Assessing the impacts of financial aid for low-income students

Article

Published 23.08.19

Merit-based financial aid for low-income students doubles immediate postsecondary enrollment, making elite universities substantially more diverse

There is clear evidence that students from disadvantaged backgrounds are severely underrepresented in the postsecondary pipeline worldwide, particularly at selective universities (Chetty et al. 2017, Ferreyra et al. 2017, Hoxby and Avery 2013). While high-income countries may offer extensive financial aid and student loan programmes to high-achieving and low-income students, such aid policies are more recent in the developing world. In countries like Colombia, binding credit constraints for low-income students and relatively pricey top-ranked private higher education institutions (HEIs), result in a steep enrollment gradient by socioeconomic status (SES). It is precisely in these settings where financial aid has its largest enrollment potential. 

Upstream and downstream impacts of financial aid: Colombia’s Ser Pilo Paga programme

We study the impact of transitioning from a setting with very little financial aid to one with full scholarship-loans for high achieving, low-income students (Londoño-Velez et al. forthcoming). We exploit a large-scale programme introduced in Colombia between 2014 and 2018 called Ser Pilo Paga (SPP). SPP was announced in October 2014, two months after 575,000 students sat for Colombia’s national standardised high school exit exam, SABER 11.
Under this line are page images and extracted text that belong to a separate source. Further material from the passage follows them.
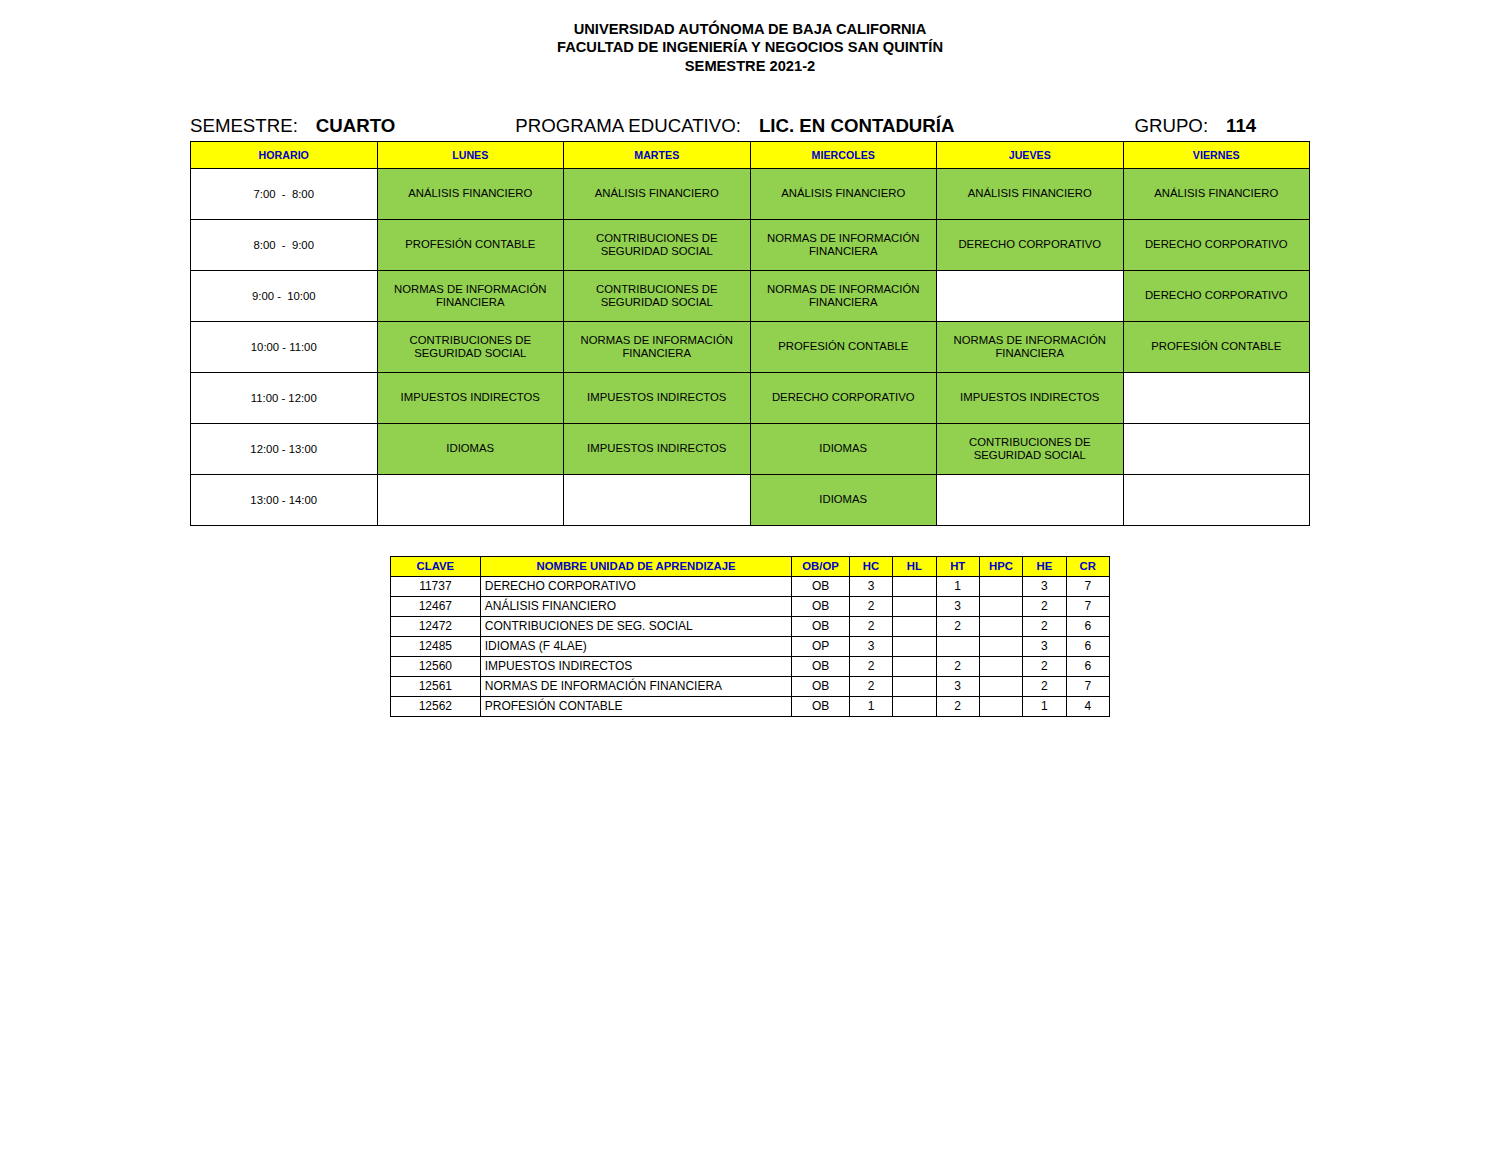UNIVERSIDAD AUTÓNOMA DE BAJA CALIFORNIA
FACULTAD DE INGENIERÍA Y NEGOCIOS SAN QUINTÍN
SEMESTRE 2021-2
SEMESTRE: CUARTO PROGRAMA EDUCATIVO: LIC. EN CONTADURÍA GRUPO: 114
| HORARIO | LUNES | MARTES | MIERCOLES | JUEVES | VIERNES |
| --- | --- | --- | --- | --- | --- |
| 7:00 - 8:00 | ANÁLISIS FINANCIERO | ANÁLISIS FINANCIERO | ANÁLISIS FINANCIERO | ANÁLISIS FINANCIERO | ANÁLISIS FINANCIERO |
| 8:00 - 9:00 | PROFESIÓN CONTABLE | CONTRIBUCIONES DE SEGURIDAD SOCIAL | NORMAS DE INFORMACIÓN FINANCIERA | DERECHO CORPORATIVO | DERECHO CORPORATIVO |
| 9:00 - 10:00 | NORMAS DE INFORMACIÓN FINANCIERA | CONTRIBUCIONES DE SEGURIDAD SOCIAL | NORMAS DE INFORMACIÓN FINANCIERA | | DERECHO CORPORATIVO |
| 10:00 - 11:00 | CONTRIBUCIONES DE SEGURIDAD SOCIAL | NORMAS DE INFORMACIÓN FINANCIERA | PROFESIÓN CONTABLE | NORMAS DE INFORMACIÓN FINANCIERA | PROFESIÓN CONTABLE |
| 11:00 - 12:00 | IMPUESTOS INDIRECTOS | IMPUESTOS INDIRECTOS | DERECHO CORPORATIVO | IMPUESTOS INDIRECTOS | |
| 12:00 - 13:00 | IDIOMAS | IMPUESTOS INDIRECTOS | IDIOMAS | CONTRIBUCIONES DE SEGURIDAD SOCIAL | |
| 13:00 - 14:00 | | | IDIOMAS | | |
| CLAVE | NOMBRE UNIDAD DE APRENDIZAJE | OB/OP | HC | HL | HT | HPC | HE | CR |
| --- | --- | --- | --- | --- | --- | --- | --- | --- |
| 11737 | DERECHO CORPORATIVO | OB | 3 | | 1 | | 3 | 7 |
| 12467 | ANÁLISIS FINANCIERO | OB | 2 | | 3 | | 2 | 7 |
| 12472 | CONTRIBUCIONES DE SEG. SOCIAL | OB | 2 | | 2 | | 2 | 6 |
| 12485 | IDIOMAS (F 4LAE) | OP | 3 | | | | 3 | 6 |
| 12560 | IMPUESTOS INDIRECTOS | OB | 2 | | 2 | | 2 | 6 |
| 12561 | NORMAS DE INFORMACIÓN FINANCIERA | OB | 2 | | 3 | | 2 | 7 |
| 12562 | PROFESIÓN CONTABLE | OB | 1 | | 2 | | 1 | 4 |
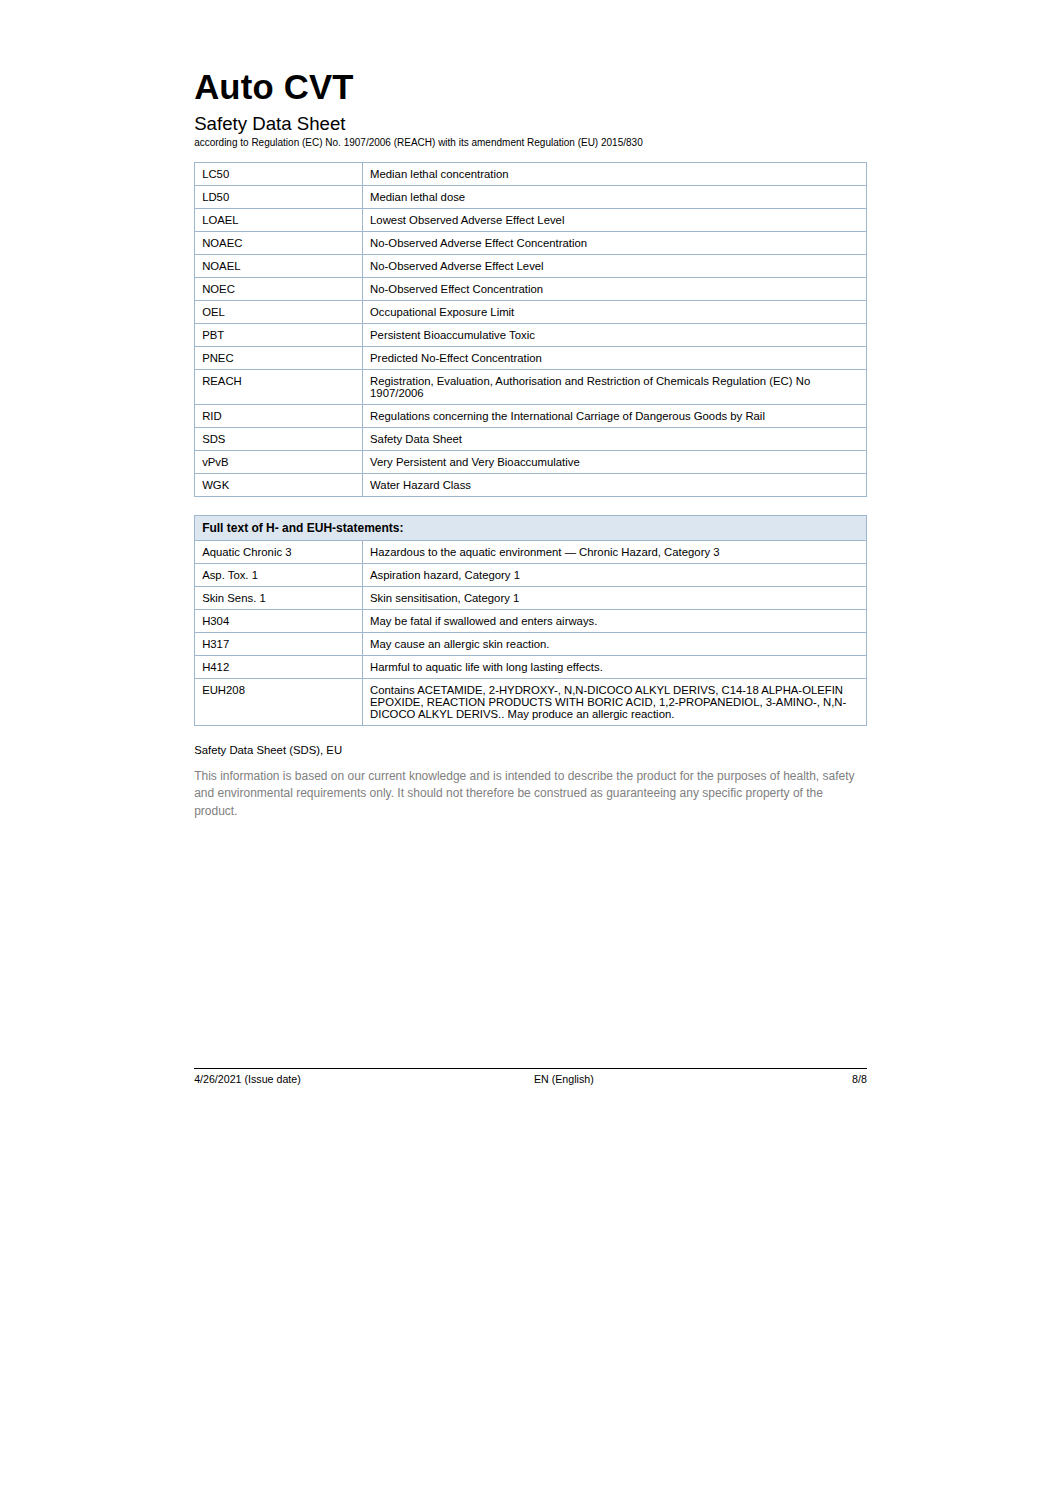Auto CVT
Safety Data Sheet
according to Regulation (EC) No. 1907/2006 (REACH) with its amendment Regulation (EU) 2015/830
| LC50 | Median lethal concentration |
| LD50 | Median lethal dose |
| LOAEL | Lowest Observed Adverse Effect Level |
| NOAEC | No-Observed Adverse Effect Concentration |
| NOAEL | No-Observed Adverse Effect Level |
| NOEC | No-Observed Effect Concentration |
| OEL | Occupational Exposure Limit |
| PBT | Persistent Bioaccumulative Toxic |
| PNEC | Predicted No-Effect Concentration |
| REACH | Registration, Evaluation, Authorisation and Restriction of Chemicals Regulation (EC) No 1907/2006 |
| RID | Regulations concerning the International Carriage of Dangerous Goods by Rail |
| SDS | Safety Data Sheet |
| vPvB | Very Persistent and Very Bioaccumulative |
| WGK | Water Hazard Class |
| Full text of H- and EUH-statements: |
| Aquatic Chronic 3 | Hazardous to the aquatic environment — Chronic Hazard, Category 3 |
| Asp. Tox. 1 | Aspiration hazard, Category 1 |
| Skin Sens. 1 | Skin sensitisation, Category 1 |
| H304 | May be fatal if swallowed and enters airways. |
| H317 | May cause an allergic skin reaction. |
| H412 | Harmful to aquatic life with long lasting effects. |
| EUH208 | Contains ACETAMIDE, 2-HYDROXY-, N,N-DICOCO ALKYL DERIVS, C14-18 ALPHA-OLEFIN EPOXIDE, REACTION PRODUCTS WITH BORIC ACID, 1,2-PROPANEDIOL, 3-AMINO-, N,N-DICOCO ALKYL DERIVS.. May produce an allergic reaction. |
Safety Data Sheet (SDS), EU
This information is based on our current knowledge and is intended to describe the product for the purposes of health, safety and environmental requirements only. It should not therefore be construed as guaranteeing any specific property of the product.
4/26/2021 (Issue date) EN (English) 8/8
To be eligible, students must be: 

  1. Extremely high achieving i.e. score in the top 9% of SABER 11, which, unlike the SAT in the US, is taken by virtually all high school seniors. 
  2. Low-income i.e. belong to the poorest 50% of households, as measured by SISBEN, Colombia’s main proxy means-testing system for social assistance. 
  3. Admitted to a “high-quality” university, of which there were 33 certified by the Colombian government at the time of the policy announcement i.e. less than 10% of HEIs.

SPP has four key characteristics:

  1. It is highly visible and has simple, easy-to-understand eligibility rules and application procedures. Students are readily able to ascertain their own aid eligibility from their test score and household wealth index. 
  2. It is generous. It covers the full tuition cost of attending an undergraduate programme in any “high-quality” university in Colombia, as well as a modest maintenance stipend.
  3. It is large in scale. SPP annually benefits roughly one-tenth of first-year postsecondary enrolees and one-third of those entering “high-quality” universities immediately after graduating high school.
  4. It is highly predictive of overall access to financial aid. This is because low-income students in Colombia, as in other developing countries (Solis 2017), have little alternative sources of aid.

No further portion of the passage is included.